Use of the new open-list balloting system in the proportional representation segment of the July 29 Upper House election has exposed a number of defects. The basic flaw is that it favors candidates from major parties, particularly those who count on organized votes.
The open-list system, as opposed to the closed-list system, allows voters either to select from numbers of candidates prepared on a party-by-party basis or to vote for parties of their choice. One problem, as many voters must have found, is that it is a bother to pinpoint the name of a favored candidate -- if there is one -- on a lengthy list printed in small type. In the last election, a total of 204 candidates ran in the PR constituency.
Still, it was a bother worth taking for those who had particular candidates in mind -- and for those who did not vote for parties, that was the only alternative unless they decided to abstain. The statistics show a majority of voters chose parties, suggesting that they had no personal preferences for or no reasonable knowledge of individual candidates.
For example, of 21 million votes garnered by the Liberal Democratic Party in the PR division, including those cast for its candidates, 15 million carried the party name. The Democratic Party of Japan, the largest opposition group, collected 9 million votes, of which 6 million were cast for the party itself.
There is much room for improvement in the way the rosters are displayed at polling booths. But resolving such technical problems is the easy part. The hard part is attacking problems in the open-list system. The basic problem is that it makes it difficult to accurately reflect the will of the electorate.
The system is the product of political compromise, particularly of partisan maneuvering in an LDP that was roiled by a campaign scandal last summer. The scandal, which led to the resignation of a Cabinet minister, was blamed on the closed-list system, which allowed parties to decide the rankings of candidates in advance. It was alleged that the minister had won a seat in the Upper House by buying a top spot on the list.
Pressures to introduce the open-list formula increased as the plummeting popularity of former Prime Minister Yoshiro Mori raised concerns that the LDP might lose the next Upper House election.

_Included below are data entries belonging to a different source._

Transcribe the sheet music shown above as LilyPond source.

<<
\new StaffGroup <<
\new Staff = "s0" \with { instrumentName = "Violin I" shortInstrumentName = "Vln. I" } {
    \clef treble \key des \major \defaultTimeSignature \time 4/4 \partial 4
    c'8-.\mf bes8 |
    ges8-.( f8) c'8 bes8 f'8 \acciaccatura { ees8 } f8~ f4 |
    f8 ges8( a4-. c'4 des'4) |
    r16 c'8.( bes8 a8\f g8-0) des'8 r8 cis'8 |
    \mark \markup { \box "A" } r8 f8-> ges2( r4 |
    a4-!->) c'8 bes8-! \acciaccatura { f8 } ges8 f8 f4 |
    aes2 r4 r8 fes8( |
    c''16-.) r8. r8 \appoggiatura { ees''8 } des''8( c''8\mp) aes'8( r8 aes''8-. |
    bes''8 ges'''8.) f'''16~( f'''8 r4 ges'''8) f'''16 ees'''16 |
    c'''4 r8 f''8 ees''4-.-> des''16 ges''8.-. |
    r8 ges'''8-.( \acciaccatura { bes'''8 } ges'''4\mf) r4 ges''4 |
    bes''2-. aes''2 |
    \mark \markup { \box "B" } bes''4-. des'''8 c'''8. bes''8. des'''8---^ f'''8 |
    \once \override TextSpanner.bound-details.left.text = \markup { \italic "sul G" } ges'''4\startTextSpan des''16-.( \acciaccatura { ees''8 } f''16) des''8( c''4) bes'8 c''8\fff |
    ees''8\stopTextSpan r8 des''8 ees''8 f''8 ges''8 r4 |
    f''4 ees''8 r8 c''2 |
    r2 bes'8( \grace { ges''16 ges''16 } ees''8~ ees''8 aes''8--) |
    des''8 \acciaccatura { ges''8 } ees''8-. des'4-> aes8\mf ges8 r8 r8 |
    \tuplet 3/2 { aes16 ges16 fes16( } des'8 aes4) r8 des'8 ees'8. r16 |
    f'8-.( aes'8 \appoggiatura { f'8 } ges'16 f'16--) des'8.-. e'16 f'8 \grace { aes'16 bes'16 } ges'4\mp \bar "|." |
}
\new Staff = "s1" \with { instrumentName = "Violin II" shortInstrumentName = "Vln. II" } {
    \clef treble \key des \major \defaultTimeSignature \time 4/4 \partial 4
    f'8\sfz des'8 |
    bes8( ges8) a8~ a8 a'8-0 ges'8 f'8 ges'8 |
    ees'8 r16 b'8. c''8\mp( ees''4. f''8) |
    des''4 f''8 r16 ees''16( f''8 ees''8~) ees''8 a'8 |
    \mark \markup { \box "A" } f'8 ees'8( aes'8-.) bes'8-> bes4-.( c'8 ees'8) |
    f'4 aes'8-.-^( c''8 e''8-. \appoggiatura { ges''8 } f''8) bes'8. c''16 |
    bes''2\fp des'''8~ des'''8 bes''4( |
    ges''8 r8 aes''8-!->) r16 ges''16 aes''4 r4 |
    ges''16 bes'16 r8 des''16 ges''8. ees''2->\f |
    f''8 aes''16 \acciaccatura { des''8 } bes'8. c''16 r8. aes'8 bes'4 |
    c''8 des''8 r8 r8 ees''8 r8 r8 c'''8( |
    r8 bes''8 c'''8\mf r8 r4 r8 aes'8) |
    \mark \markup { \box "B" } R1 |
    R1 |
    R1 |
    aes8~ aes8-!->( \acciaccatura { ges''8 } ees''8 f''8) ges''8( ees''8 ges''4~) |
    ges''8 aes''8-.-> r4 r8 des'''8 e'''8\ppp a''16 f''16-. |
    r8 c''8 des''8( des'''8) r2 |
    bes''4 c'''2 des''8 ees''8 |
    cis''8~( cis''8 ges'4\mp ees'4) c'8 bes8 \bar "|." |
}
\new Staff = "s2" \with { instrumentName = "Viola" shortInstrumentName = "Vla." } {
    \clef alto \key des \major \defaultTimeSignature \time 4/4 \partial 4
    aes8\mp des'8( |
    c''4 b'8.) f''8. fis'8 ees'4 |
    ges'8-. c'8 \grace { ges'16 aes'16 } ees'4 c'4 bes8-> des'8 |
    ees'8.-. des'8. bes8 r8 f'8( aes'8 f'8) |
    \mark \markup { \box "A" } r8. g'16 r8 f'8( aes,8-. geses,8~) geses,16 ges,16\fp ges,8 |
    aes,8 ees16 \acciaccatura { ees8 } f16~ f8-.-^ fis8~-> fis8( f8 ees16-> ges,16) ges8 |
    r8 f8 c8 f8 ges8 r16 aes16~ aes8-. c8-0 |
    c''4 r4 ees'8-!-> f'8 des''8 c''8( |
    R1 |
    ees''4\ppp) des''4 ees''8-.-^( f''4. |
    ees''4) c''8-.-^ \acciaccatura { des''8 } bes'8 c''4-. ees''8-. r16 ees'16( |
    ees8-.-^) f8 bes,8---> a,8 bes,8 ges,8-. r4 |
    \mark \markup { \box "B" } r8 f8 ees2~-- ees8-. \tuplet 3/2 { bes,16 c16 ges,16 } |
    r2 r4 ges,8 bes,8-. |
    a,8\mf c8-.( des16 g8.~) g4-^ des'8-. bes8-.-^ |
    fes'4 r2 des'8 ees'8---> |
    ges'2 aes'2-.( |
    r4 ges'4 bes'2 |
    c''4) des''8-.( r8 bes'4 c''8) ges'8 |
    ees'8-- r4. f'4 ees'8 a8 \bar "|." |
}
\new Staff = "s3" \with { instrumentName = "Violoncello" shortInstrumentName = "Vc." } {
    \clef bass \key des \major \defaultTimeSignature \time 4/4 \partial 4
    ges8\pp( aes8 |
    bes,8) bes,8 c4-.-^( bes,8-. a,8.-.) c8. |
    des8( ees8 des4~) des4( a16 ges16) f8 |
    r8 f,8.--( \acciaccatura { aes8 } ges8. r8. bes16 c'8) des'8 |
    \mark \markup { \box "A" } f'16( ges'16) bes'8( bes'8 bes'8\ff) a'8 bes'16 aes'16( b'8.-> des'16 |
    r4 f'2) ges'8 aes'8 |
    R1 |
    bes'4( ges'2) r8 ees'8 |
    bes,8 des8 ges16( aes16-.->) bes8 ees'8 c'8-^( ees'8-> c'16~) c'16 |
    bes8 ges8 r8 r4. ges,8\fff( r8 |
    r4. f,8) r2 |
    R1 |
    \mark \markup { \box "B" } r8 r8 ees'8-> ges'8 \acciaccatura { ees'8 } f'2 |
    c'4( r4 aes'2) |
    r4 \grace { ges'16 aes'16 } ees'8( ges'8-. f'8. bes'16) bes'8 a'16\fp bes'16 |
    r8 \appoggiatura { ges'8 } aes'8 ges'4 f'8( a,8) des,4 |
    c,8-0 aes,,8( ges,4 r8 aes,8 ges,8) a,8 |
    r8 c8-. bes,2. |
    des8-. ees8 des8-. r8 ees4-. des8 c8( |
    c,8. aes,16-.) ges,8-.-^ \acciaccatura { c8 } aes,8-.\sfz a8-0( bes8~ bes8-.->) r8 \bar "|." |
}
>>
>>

That system was expected to produce large numbers of organized voters for the governing party. With the election around the corner, the LDP pushed an electoral reform bill through the Diet.
Following Prime Minister Junichiro Koizumi's debut, public support for the LDP increased dramatically. But the party did not change its policy of limiting the number of PR candidates. It continued to give top priority to those backed by industry associates, such as former government bureaucrats. Celebrity candidates, such as TV personalities, would play second fiddle to old-time candidates. The large number of votes cast for the party, thanks largely to Koizumi's extraordinary popularity, was distributed mainly among the old-timers.
For the LDP, the election was also a factional contest in which many candidates were supported by industry groups with close ties to intraparty factions. The paradox is that many "special-interest candidates" were elected despite the fact that they were (and still are) opposed not only to Koizumi's structural reforms but also to his calls for breaking up factions. On the other hand, one candidate who left a faction in response to that appeal was reduced to fighting a lonely, losing battle.
The open-list system has demonstrated that it decidedly favors large parties. Mr. Katsuhiro Shirakawa, who ran on the ticket of the new party Freedom and Hope, lost although he won 310,000 votes. By the same token, Mr. Yukio Aoshima, a member of the Ni-in Club and former governor of Tokyo, also failed though he won 280,000.
By contrast, Ms. Haruko Yoshikawa of the Japanese Communist Party was elected with just 26,000 votes -- the smallest number won by a successful candidate. Clearly, something is wrong with the open-list formula. It is based on a proposal made in 1990 by a government council on election systems. The main purpose was to revitalize the Upper House and make it an effective counterweight to the influential Lower House.
That goal now looks more distant than it did back then. Instead of establishing its raison d'etre as the "House of good sense," the House of Councilors has become increasingly vulnerable to the pressures of partisan politics, and more and more of its members have grouped themselves along factional lines. It is high time to start serious efforts to put the House in order. That is one of the most important lessons of the latest election, in which PR candidates were selected under the open-list system for the first time.